On a similar note, we should point out the terrific early season performance of Italian shooting guard Pietro Aradori. We’ll focus in on him in a lot more depth once we make our annual trek to the lovely town of Biella, but for now it’s worth mentioning that the 20-year old currently ranks in the top 10 in scoring in the Italian league, with 16 points per game. Aradori is putting up those numbers in an efficient manner as well, hitting 57% of his 3-pointers, getting to the free throw line at a very high rate, rebounding the ball extremely well, and getting in the passing lanes nearly 2 times per game. All this combined has him currently ranked 7th in the Italian league in PER, no small feat for a player this young.

Aradori is doing it for a good team too, as Biella currently sits in 3rd place with a 4-1 record, fresh off a terrific road win over Rome this past weekend. Let’s see if Aradori, together with the rest of coach Luca Bechi’s troops at Biella can keep it up, particularly as they begin to play twice a week when the EuroCup kicks off at the end of this month.

One of the best NBA draft oriented storylines developing in the always-interesting Adriatic league revolves around 19-year old Serbian wing player Andreja Milutinovic. Despite coming off a lackluster spring and summer at the junior level, when he played very uninspired basketball, Milutinovic has bounced back in a major way, emerging as the go-to guy of his very young FMP Zeleznik squad, and leading them in scoring thus far with nearly 14 points per game.

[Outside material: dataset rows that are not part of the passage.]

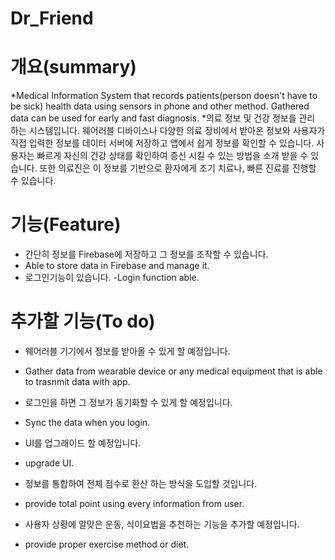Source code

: # Dr_Friend

# 개요(summary)
*Medical Information System that records patients(person doesn't have to be sick) health data using sensors in phone and other method. Gathered data can be used for early and fast diagnosis.
*의료 정보 및 건강 정보를 관리 하는 시스템입니다. 웨어러블 디바이스나 다양한 의료 장비에서 받아온 정보와 사용자가 직접 입력한 정보를 데이터 서버에 저장하고 앱에서 쉽게 정보를 확인할 수 있습니다. 사용자는 빠르게 자신의 건강 상태를 확인하여 증신 시킬 수 있는 방법을 소개 받을 수 있습니다. 또한 의료진은 이 정보를 기반으로 환자에게 조기 치료나, 빠른 진료를 진행할 수 있습니다.

# 기능(Feature)
- 간단히 정보를 Firebase에 저장하고 그 정보를 조작할 수 있습니다. 
- Able to store data in Firebase and manage it.
- 로그인기능이 있습니다.
-Login function able.

# 추가할 기능(To do)
- 웨어러블 기기에서 정보를 받아올 수 있게 할 예정입니다.
- Gather data from wearable device or any medical equipment that is able to trasnmit data with app.

- 로그인을 하면 그 정보가 동기화할 수 있게 할 예정입니다.
- Sync the data when you login.

- UI를 업그래이드 할 예정입니다.
- upgrade UI.

- 정보를 통합하여 전체 점수로 환산 하는 방식을 도입할 것입니다.
- provide total point using every information from user.

- 사용자 상황에 알맞은 운동, 식이요법을 추천하는 기능을 추가할 예정입니다.
- provide proper exercise method or diet.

Milutinovic seems to have found a new bounce in his step, as he’s attacking the rim with great purpose on a regular basis, often finishing extremely well once there. Beyond that, he’s been absolutely lights out from beyond the arc, converting on over half of his four 3-point attempts (52%), while shooting a blistering 64% from 2-point range. For a prospect often criticized for being passive and not playing up to his full potential, Milutinovic has been about as aggressive as you could hope for in the early going of the season, both in the half-court and in transition situations.

Only five games into the season, it’s still a bit too early to get overly excited about Milutinovic’s performance. Still, considering his very nice physical attributes for a European prospect, and extremely young age, it’s something worth noting and following as the year moves on.